Quadrilateral Circular Reasoning (Take 2)

Say the quadrilateral has sides (in order) $a,b,c,d$ . From the question, either $b=8a$ and $d=2c$ , or $c=8a$ and $d=2b$ (other cases are just rotations and reflections of these).

In tangential quadrilaterals, the two pairs of opposite sides have the same sum. So $a+c=b+d=s$ , the semiperimeter.

If $b=8a$ and $d=2c$ , this is $a+c=8a+2c$

which has no solutions with all sides positive.

So $c=8a$ and $d=2b$ , and $a+8a=b+2b$

ie $b=3a$ . Now we have all the sides in terms of $a$ : $b=3a,\;c=8a,\;d=6a$

In cyclic quadrilaterals, the area is given by Bramhagupta's formula: $K=\sqrt{(s-a)(s-b)(s-c)(s-d)}$

Combining this with $a+c=b+d=s$ gives $K=\sqrt{abcd}$ in the case when the quadrilateral is tangential as well. Substituting for the sides as above, $300=\sqrt{a \cdot 3a \cdot 8a \cdot 6a}=12a^2$

so $a=5$ , $b=15$ , $c=40$ , $d=30$ and the perimeter is $\boxed{90}$ .

Let the sides of the quadrilateral be $a, b, c, d$ , where it can assumed without loss of generality that $a \gt b \gt c \gt d \gt 0$ . We know from the problem statement that

$a = 8 d , b = 2 c , a + d = b + c$

This system of equations has the following solution: $(a, b,c,d ) = t (8, 6, 3, 1 )$ , where $t$ is an arbitrary positive real.

The area of the cyclic quadrilateral is given by Brahmagupta's formula

$A = \sqrt{ (s - a)(s -b )(s - c)(s-d) }$

where $s$ is the semi-perimeter, $s = \frac{1}{2} (a + b + c + d )$ . Hence, $s = 9 t$ , and

$A = 300 = t^2 \sqrt{ (9 - 8)(9 - 6)(9- 3)(9 - 1) } = t^2 \sqrt{ (1)(3)(6)(8) } = 12 t^2$

Hence, $t = \sqrt{ \dfrac{300}{12} } = 5$

Therefore, $s = 9 t = 45$ and $P = 2 s =\boxed{ 90}$

* EXERCISE INSTRUCTIONS *
1. In the quadrilateral solution, what property of tangential quadrilaterals is used?
2. Return the part of the quadrilateral solution starting with "Say the quadrilateral" and going on through "reflections of these).", copied exactly.

* EXTRACTED DATA *

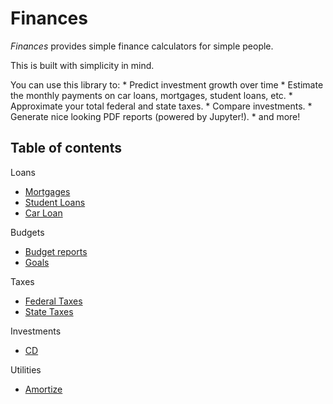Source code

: # Finances

*Finances* provides simple finance calculators for simple people.

This is built with simplicity in mind.

You can use this library to:
    * Predict investment growth over time
    * Estimate the monthly payments on car loans, mortgages, student loans, etc.
    * Approximate your total federal and state taxes.
    * Compare investments.
    * Generate nice looking PDF reports (powered by Jupyter!).
    * and more! 

## Table of contents

Loans
* [Mortgages]()
* [Student Loans]()
* [Car Loan]()

Budgets
* [Budget reports]()
* [Goals]()

Taxes
* [Federal Taxes]()
* [State Taxes]()

Investments
* [CD]()

Utilities
* [Amortize]()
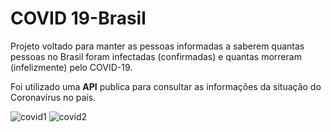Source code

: # COVID 19-Brasil

Projeto voltado para manter as pessoas informadas a saberem quantas pessoas no Brasil foram infectadas (confirmadas) e quantas morreram (infelizmente) pelo COVID-19.

Foi utilizado uma **API** publica para consultar as informações da situação do Coronavírus no país.

![covid1](https://user-images.githubusercontent.com/20141630/124405468-1ddce680-dd15-11eb-973d-78143a9e63b0.jpg)
![covid2](https://user-images.githubusercontent.com/20141630/124405471-1f0e1380-dd15-11eb-9e66-b26125346c96.jpg)

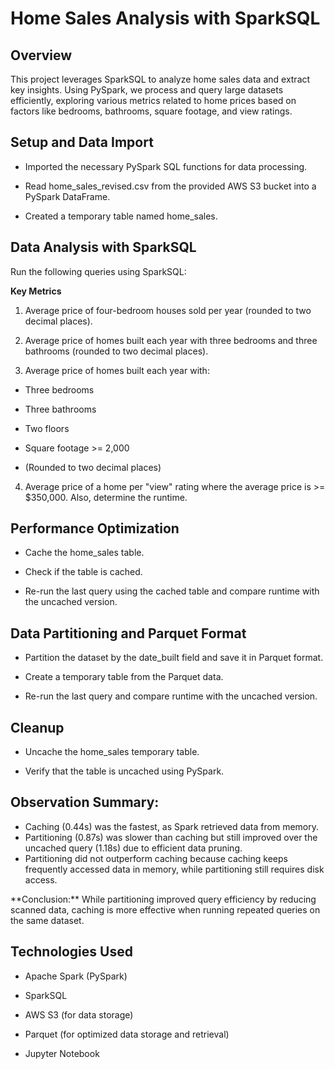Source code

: # Home Sales Analysis with SparkSQL
## Overview
This project leverages SparkSQL to analyze home sales data and extract key insights. Using PySpark, we process and query large datasets efficiently, exploring various metrics related to home prices based on factors like bedrooms, bathrooms, square footage, and view ratings.

## Setup and Data Import

* Imported the necessary PySpark SQL functions for data processing.

* Read home_sales_revised.csv from the provided AWS S3 bucket into a PySpark DataFrame.

* Created a temporary table named home_sales.

## Data Analysis with SparkSQL
<p>Run the following queries using SparkSQL:

**Key Metrics**
1. Average price of four-bedroom houses sold per year (rounded to two decimal places).

2. Average price of homes built each year with three bedrooms and three bathrooms (rounded to two decimal places).

3. Average price of homes built each year with:

* Three bedrooms

* Three bathrooms

* Two floors

* Square footage >= 2,000

* (Rounded to two decimal places)

4. Average price of a home per "view" rating where the average price is >= $350,000. Also, determine the runtime.

## Performance Optimization

* Cache the home_sales table.

* Check if the table is cached.

* Re-run the last query using the cached table and compare runtime with the uncached version.

## Data Partitioning and Parquet Format

* Partition the dataset by the date_built field and save it in Parquet format.

* Create a temporary table from the Parquet data.

* Re-run the last query and compare runtime with the uncached version.

## Cleanup

* Uncache the home_sales temporary table.

* Verify that the table is uncached using PySpark.

## Observation Summary:
* Caching (0.44s) was the fastest, as Spark retrieved data from memory.
* Partitioning (0.87s) was slower than caching but still improved over the uncached query (1.18s) due to efficient data pruning.
* Partitioning did not outperform caching because caching keeps frequently accessed data in memory, while partitioning still requires disk access.
<p>**Conclusion:** While partitioning improved query efficiency by reducing scanned data, caching is more effective when running repeated queries on the same dataset.


## Technologies Used
* Apache Spark (PySpark)

* SparkSQL

* AWS S3 (for data storage)

* Parquet (for optimized data storage and retrieval)

* Jupyter Notebook



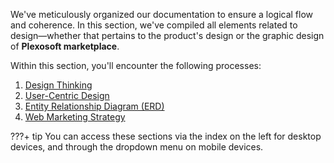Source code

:We've meticulously organized our documentation to ensure a logical flow and coherence. In this section, we've compiled all elements related to design—whether that pertains to the product's design or the graphic design of **Plexosoft marketplace**.

Within this section, you'll encounter the following processes:

1. [Design Thinking](design-thinking/overview.md)
2. [User-Centric Design](user-centric/overview.md)
3. [Entity Relationship Diagram (ERD)](erd/erd.md)
3. [Web Marketing Strategy](web-marketing/overview.md)

???+ tip
    You can access these sections via the index on the left for desktop devices, and through the dropdown menu on mobile devices.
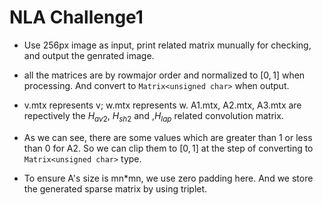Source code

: # NLA Challenge1

- Use 256px image as input, print related matrix munually for checking, and output the genrated image.

- all the matrices are by rowmajor order and normalized to $[0,1]$ when processing. And convert to `Matrix<unsigned char>` when output.

- v.mtx represents v; w.mtx represents w. A1.mtx, A2.mtx, A3.mtx are repectively the $H_{av2}$, $H_{sh2}$ and ,$H_{lap}$ related convolution matrix.

- As we can see, there are some values which are greater than 1 or less than 0 for A2. So we can clip them to $[0,1]$ at the step of converting to `Matrix<unsigned char>` type.

- To ensure A's size is mn\*mn, we use zero padding here. And we store the generated sparse matrix by using triplet.
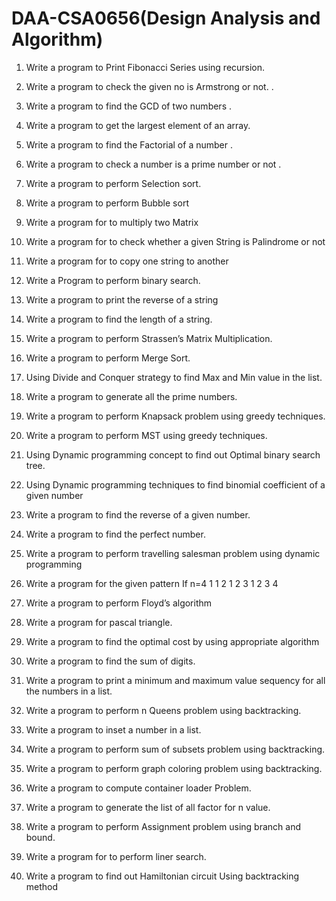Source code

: # DAA-CSA0656(Design Analysis and Algorithm)
1. 	Write a program to Print Fibonacci Series using recursion. 
2.	Write a program to check the given no is Armstrong or not.  .
3.	Write a program to find the GCD of two numbers .
4.	Write a program to get the largest element of an array. 
5.	Write a program to find the Factorial of a number .
6.	Write a program to check a number is a prime number or not .
7.	Write a program to perform Selection sort.  
8.	Write a program to perform Bubble sort
9.	Write a program for to multiply two Matrix 
10. Write a program for to check whether a given String is Palindrome or  not
11.	Write a program for to copy one string to another 
12. Write a Program to perform binary search.
13.	Write a program to print the reverse of a string
14.	Write a program to find the length of a string.
15.	Write a program to perform Strassen’s Matrix Multiplication.
16.	Write a program to perform Merge Sort.
17.	Using Divide and Conquer strategy to find Max and Min value in the list.
18.	Write a program to generate all the prime numbers.
19.	Write a program to perform Knapsack problem using greedy techniques.
20.	Write a program to perform MST using greedy techniques.
21.	Using Dynamic programming concept to find out Optimal binary search tree.
22.	Using Dynamic programming techniques to find binomial coefficient of a given number
23.	Write a program to find the reverse of a given number.
24.	Write a program to find the perfect number.
25.	Write a program to perform travelling salesman problem using dynamic programming
26.	Write a program for the given pattern
If n=4
       1
    1 	  2
  1    2    3
1   2    3    4

28.	Write a program to perform Floyd’s algorithm
29.	Write a program for pascal triangle.
30.	Write a program to find the optimal cost by using appropriate algorithm
31.	Write a program to find the sum of digits.
32.	Write a program to print a minimum and maximum value sequency for all the numbers in a list.
33.	Write a program to perform n Queens problem using backtracking.
34.	Write a program to inset a number in a list.
34. Write a program to perform sum of subsets problem using backtracking.               
35. Write a program to perform graph coloring problem using backtracking.
36. Write a program to compute container loader Problem.
37. Write a program to generate the list of all factor for n value.
38. Write a program to perform Assignment problem using branch and bound.
39. Write a program for to perform liner search.
40. Write a program to find out Hamiltonian circuit Using backtracking method
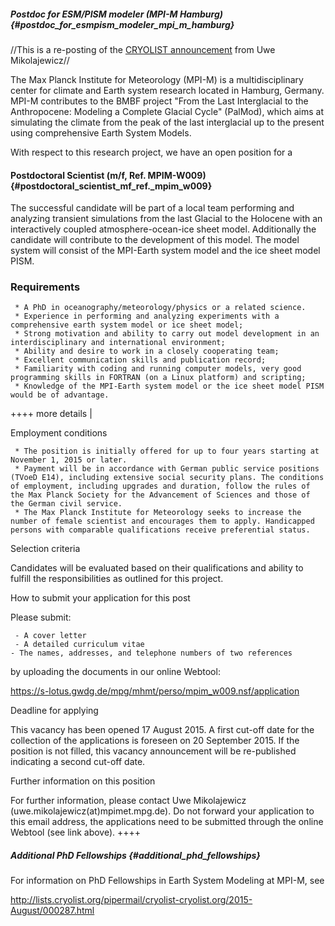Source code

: ##### Postdoc for ESM/PISM modeler (MPI-M Hamburg) {#postdoc_for_esmpism_modeler_mpi_m_hamburg}

//This is a re-posting of the [CRYOLIST
announcement](http://lists.cryolist.org/pipermail/cryolist-cryolist.org/2015-August/000262.html)
from Uwe Mikolajewicz//

The Max Planck Institute for Meteorology (MPI-M) is a multidisciplinary
center for climate and Earth system research located in Hamburg,
Germany. MPI-M contributes to the BMBF project \"From the Last
Interglacial to the Anthropocene: Modeling a Complete Glacial Cycle\"
(PalMod), which aims at simulating the climate from the peak of the last
interglacial up to the present using comprehensive Earth System Models.

With respect to this research project, we have an open position for a

#### Postdoctoral Scientist (m/f, Ref. MPIM-W009) {#postdoctoral_scientist_mf_ref._mpim_w009}

The successful candidate will be part of a local team performing and
analyzing transient simulations from the last Glacial to the Holocene
with an interactively coupled atmosphere-ocean-ice sheet model.
Additionally the candidate will contribute to the development of this
model. The model system will consist of the MPI-Earth system model and
the ice sheet model PISM.

### Requirements

` * A PhD in oceanography/meteorology/physics or a related science.`\
` * Experience in performing and analyzing experiments with a comprehensive earth system model or ice sheet model;`\
` * Strong motivation and ability to carry out model development in an interdisciplinary and international environment;`\
` * Ability and desire to work in a closely cooperating team;`\
` * Excellent communication skills and publication record;`\
` * Familiarity with coding and running computer models, very good programming skills in FORTRAN (on a Linux platform) and scripting;`\
` * Knowledge of the MPI-Earth system model or the ice sheet model PISM would be of advantage.`

++++ more details \|

Employment conditions

` * The position is initially offered for up to four years starting at November 1, 2015 or later.`\
` * Payment will be in accordance with German public service positions (TVoeD E14), including extensive social security plans. The conditions of employment, including upgrades and duration, follow the rules of the Max Planck Society for the Advancement of Sciences and those of the German civil service.`\
` * The Max Planck Institute for Meteorology seeks to increase the number of female scientist and encourages them to apply. Handicapped persons with comparable qualifications receive preferential status.`

Selection criteria

Candidates will be evaluated based on their qualifications and ability
to fulfill the responsibilities as outlined for this project.

How to submit your application for this post

Please submit:

` - A cover letter`\
` - A detailed curriculum vitae`\
` - The names, addresses, and telephone numbers of two references `

by uploading the documents in our online Webtool:

<https://s-lotus.gwdg.de/mpg/mhmt/perso/mpim_w009.nsf/application>

Deadline for applying

This vacancy has been opened 17 August 2015. A first cut-off date for
the collection of the applications is foreseen on 20 September 2015. If
the position is not filled, this vacancy announcement will be
re-published indicating a second cut-off date.

Further information on this position

For further information, please contact Uwe Mikolajewicz
(uwe.mikolajewicz(at)mpimet.mpg.de). Do not forward your application to
this email address, the applications need to be submitted through the
online Webtool (see link above). ++++

##### Additional PhD Fellowships {#additional_phd_fellowships}

For information on PhD Fellowships in Earth System Modeling at MPI-M,
see

<http://lists.cryolist.org/pipermail/cryolist-cryolist.org/2015-August/000287.html>
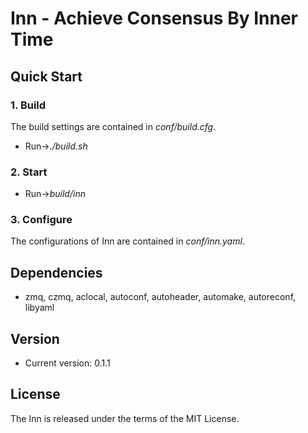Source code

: # Inn - Achieve Consensus By Inner Time

## Quick Start
### 1. Build
The build settings are contained in *conf/build.cfg*.
* Run->*./build.sh*

### 2. Start
* Run->*build/inn*

### 3. Configure
The configurations of Inn are contained in *conf/inn.yaml*.

## Dependencies
* zmq, czmq, aclocal, autoconf, autoheader, automake, autoreconf, libyaml

## Version
* Current version: 0.1.1

## License
The Inn is released under the terms of the MIT License.
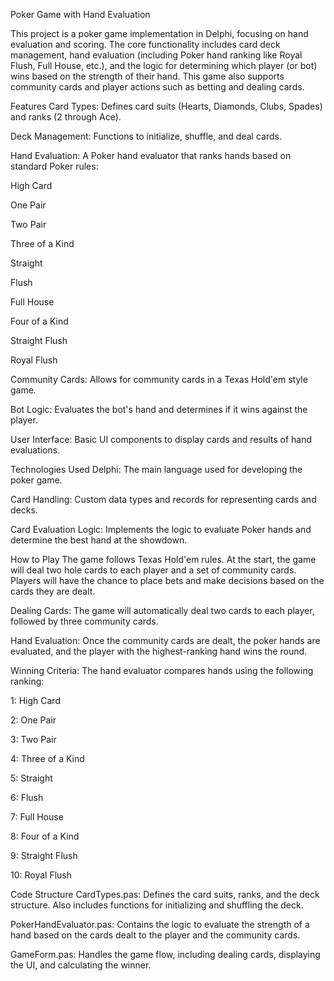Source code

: Poker Game with Hand Evaluation


This project is a poker game implementation in Delphi, focusing on hand evaluation and scoring. The core functionality includes card deck management, hand evaluation (including Poker hand ranking like Royal Flush, Full House, etc.), and the logic for determining which player (or bot) wins based on the strength of their hand. This game also supports community cards and player actions such as betting and dealing cards.

Features
Card Types: Defines card suits (Hearts, Diamonds, Clubs, Spades) and ranks (2 through Ace).

Deck Management: Functions to initialize, shuffle, and deal cards.

Hand Evaluation: A Poker hand evaluator that ranks hands based on standard Poker rules:

High Card

One Pair

Two Pair

Three of a Kind

Straight

Flush

Full House

Four of a Kind

Straight Flush

Royal Flush

Community Cards: Allows for community cards in a Texas Hold'em style game.

Bot Logic: Evaluates the bot's hand and determines if it wins against the player.

User Interface: Basic UI components to display cards and results of hand evaluations.

Technologies Used
Delphi: The main language used for developing the poker game.

Card Handling: Custom data types and records for representing cards and decks.

Card Evaluation Logic: Implements the logic to evaluate Poker hands and determine the best hand at the showdown.


How to Play
The game follows Texas Hold'em rules. At the start, the game will deal two hole cards to each player and a set of community cards. Players will have the chance to place bets and make decisions based on the cards they are dealt.

Dealing Cards: The game will automatically deal two cards to each player, followed by three community cards.

Hand Evaluation: Once the community cards are dealt, the poker hands are evaluated, and the player with the highest-ranking hand wins the round.

Winning Criteria: The hand evaluator compares hands using the following ranking:

1: High Card

2: One Pair

3: Two Pair

4: Three of a Kind

5: Straight

6: Flush

7: Full House

8: Four of a Kind

9: Straight Flush

10: Royal Flush

Code Structure
CardTypes.pas: Defines the card suits, ranks, and the deck structure. Also includes functions for initializing and shuffling the deck.

PokerHandEvaluator.pas: Contains the logic to evaluate the strength of a hand based on the cards dealt to the player and the community cards.

GameForm.pas: Handles the game flow, including dealing cards, displaying the UI, and calculating the winner.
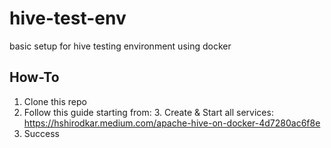 # hive-test-env
basic setup for hive testing environment using docker
## How-To

1. Clone this repo
2. Follow this guide starting from: 3. Create & Start all services:
  https://hshirodkar.medium.com/apache-hive-on-docker-4d7280ac6f8e
3. Success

* LIST OF ANSWERS *
1. The two pairs of opposite sides have the same sum.

2.
Say the quadrilateral has sides (in order) $a,b,c,d$ . From the question, either $b=8a$ and $d=2c$ , or $c=8a$ and $d=2b$ (other cases are just rotations and reflections of these).